Concerns about the security skills gap and the talent shortage were heard everywhere at RSA Conference 2019. A session about data privacy focused on how the barrage of new privacy laws would increase the need for cybersecurity professionals as well as physical security. Conversations at vendor booths wondered how organizations can best address the shortage. The topic buzzed, even at the after-show parties.
No doubt about it, the security skills gap is impacting how organizations keep data and networks safe, and it is going to take a long time until we are able to see solid footing within the industry.
Most Organizations Impacted by the Cybersecurity Skills Gap
According to research from ESG and ISSA presented at RSA, 74 percent of organizations have been impacted by the cybersecurity skills talent shortage. That impact ranges from an increased workload for current staff to hiring and training junior staff because there isn’t anyone available to fill current needs.
This lack of cybersecurity talent is giving adversaries a leg up, the research added. Nearly two-thirds of the respondents admitted that the cyber defenders are overmatched. This is adding to the stress level of security staff, who already feel overworked, overwhelmed and unable to keep up with training and the ever-changing threat landscape.
Cybersecurity is becoming more specialized. We are past the days when an IT person could be told to take over security duties. The biggest needs, according to this study, are for professionals experienced (or trained) for cloud security, application security, security analytics and risk/compliance administration.
The skills shortage is defined as more jobs than people, noted presenters Jon Oltsik from ESG and Candy Alexander from ISSA, but we’re also seeing a shortage because the people in that are already in the jobs don’t have the right skills.
Skills Gap Spills over to Physical Side
But the security skills gap isn’t just an issue in cybersecurity. It’s a problem for physical security, as well.
“The No. 1 issue, whether or not a company is a manufacturer of devices or installing and designing systems, is finding qualified talent,” said Don Erickson, CEO of Security Industry Association (SIA). “It’s not a lack of resumés coming in but a lack of people with the expertise on the technician side, or as project managers, or as systems engineers, or even a sales force who can discuss security technology.”
The talent shortage in this area is a huge problem. We not only depend on physical security to protect our businesses, homes and people, but it also will impact cybersecurity and data protection and privacy. These are the folks who are develop and install the biometric systems that restrict access into a building and act as an added layer of authentication to our networks, for example.

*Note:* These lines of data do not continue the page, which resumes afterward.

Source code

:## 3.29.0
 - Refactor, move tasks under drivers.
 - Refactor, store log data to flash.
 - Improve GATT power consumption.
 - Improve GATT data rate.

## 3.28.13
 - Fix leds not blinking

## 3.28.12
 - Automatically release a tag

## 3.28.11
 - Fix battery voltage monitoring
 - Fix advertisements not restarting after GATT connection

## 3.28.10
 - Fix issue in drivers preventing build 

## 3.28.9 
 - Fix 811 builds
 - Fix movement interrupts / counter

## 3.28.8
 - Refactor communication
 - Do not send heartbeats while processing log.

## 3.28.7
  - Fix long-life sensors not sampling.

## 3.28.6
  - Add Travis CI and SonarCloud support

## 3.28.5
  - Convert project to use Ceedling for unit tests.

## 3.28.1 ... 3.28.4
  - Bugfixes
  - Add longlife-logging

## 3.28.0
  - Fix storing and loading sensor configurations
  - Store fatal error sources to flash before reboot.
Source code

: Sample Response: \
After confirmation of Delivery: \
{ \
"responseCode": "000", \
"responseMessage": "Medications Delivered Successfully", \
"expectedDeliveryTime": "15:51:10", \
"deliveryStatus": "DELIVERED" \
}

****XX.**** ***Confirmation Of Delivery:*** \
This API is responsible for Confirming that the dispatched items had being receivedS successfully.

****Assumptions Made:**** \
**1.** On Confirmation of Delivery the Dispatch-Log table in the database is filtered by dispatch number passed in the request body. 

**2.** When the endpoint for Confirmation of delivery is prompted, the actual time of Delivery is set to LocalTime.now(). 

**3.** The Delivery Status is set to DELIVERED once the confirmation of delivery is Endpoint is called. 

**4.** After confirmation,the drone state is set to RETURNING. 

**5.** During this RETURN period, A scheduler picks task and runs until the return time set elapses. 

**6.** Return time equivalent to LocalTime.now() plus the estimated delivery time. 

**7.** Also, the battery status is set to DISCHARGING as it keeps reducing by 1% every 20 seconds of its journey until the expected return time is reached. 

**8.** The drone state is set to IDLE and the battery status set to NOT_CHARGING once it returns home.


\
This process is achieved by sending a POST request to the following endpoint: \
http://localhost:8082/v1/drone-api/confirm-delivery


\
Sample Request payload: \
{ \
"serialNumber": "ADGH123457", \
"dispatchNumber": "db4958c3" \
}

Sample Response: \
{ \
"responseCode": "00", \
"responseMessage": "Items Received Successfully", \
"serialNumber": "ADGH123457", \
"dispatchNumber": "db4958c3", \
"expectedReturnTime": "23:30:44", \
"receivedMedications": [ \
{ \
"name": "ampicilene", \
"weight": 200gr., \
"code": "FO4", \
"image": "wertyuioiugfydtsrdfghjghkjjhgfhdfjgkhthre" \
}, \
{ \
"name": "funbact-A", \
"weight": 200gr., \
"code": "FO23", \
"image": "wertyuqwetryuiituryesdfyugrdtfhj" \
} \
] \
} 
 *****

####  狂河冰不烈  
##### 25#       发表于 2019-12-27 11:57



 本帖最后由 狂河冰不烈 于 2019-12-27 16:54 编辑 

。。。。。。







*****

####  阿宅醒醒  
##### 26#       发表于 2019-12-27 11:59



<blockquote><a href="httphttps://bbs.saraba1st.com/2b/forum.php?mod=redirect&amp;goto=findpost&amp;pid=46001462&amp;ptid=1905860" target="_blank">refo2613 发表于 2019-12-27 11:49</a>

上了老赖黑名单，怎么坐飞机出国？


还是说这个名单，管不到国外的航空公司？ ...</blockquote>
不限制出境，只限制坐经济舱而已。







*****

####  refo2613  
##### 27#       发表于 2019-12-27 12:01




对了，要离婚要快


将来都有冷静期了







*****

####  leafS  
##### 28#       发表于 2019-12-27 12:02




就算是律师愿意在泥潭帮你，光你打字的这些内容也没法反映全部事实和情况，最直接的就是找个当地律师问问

They manufacture and install the security cameras that surveil our data centers.
The talent shortage in physical security is so big that an organization like SIA can’t address it alone but needs to collaborate with other organizations to create initiatives and programs to promote security education and training.
In this case, SIA is collaborating with the Electronic Security Association (ESA) to recruit and retain qualified talent in the security industry. This includes outreach to schools from K-12 to college and vocational to increase awareness about the opportunities available and continuing educational offerings to those already in the workforce.
“We want to elevate the profile of the industry so it can compete with other sectors,” said Erickson. “There’s what I like to call a ‘war for talent’ out there, a competition between all sectors—IT, physical, other industries—so we have to elevate our profile and talk about how innovative the industry is in security technologies and protecting every component of the critical infrastructure.”
Demonstrating a Need
Erickson said while the IT security side has done a good job at talking about and demonstrating the skills gap, the physical security side needs to improve its efforts to show the need for skilled professionals in these careers. Some of the ways they are doing this include:
- Working with Women in Cybersecurity, SIA and ESA are taking an adopt-a-college approach to elevate the profile of the physical security industry as viable careers.
- SIA developed a pilot program with Mercer County Community College in New Jersey. It’s a two-year degree program in physical IT security with four disciplines: security project management, product technology, sales and security project integration.
- SIA launched an event in Minneapolis this summer geared to young professionals to attract them into careers in the security industry, with soft skills development and information about entering the industry, as well as mentoring and team-building opportunities.
- Working with ASIS, SIA created a career pathways document that describes the skills and expertise needed to work and advance in the security industry on both the supplier side and user side.
The skills shortage, both in cybersecurity and in physical security, is a massive problem. It’s bigger than one organization can solve, so we’re all going to have to work together to promote these industries as viable career paths and get the word out about the need for skilled workers in areas beyond IT.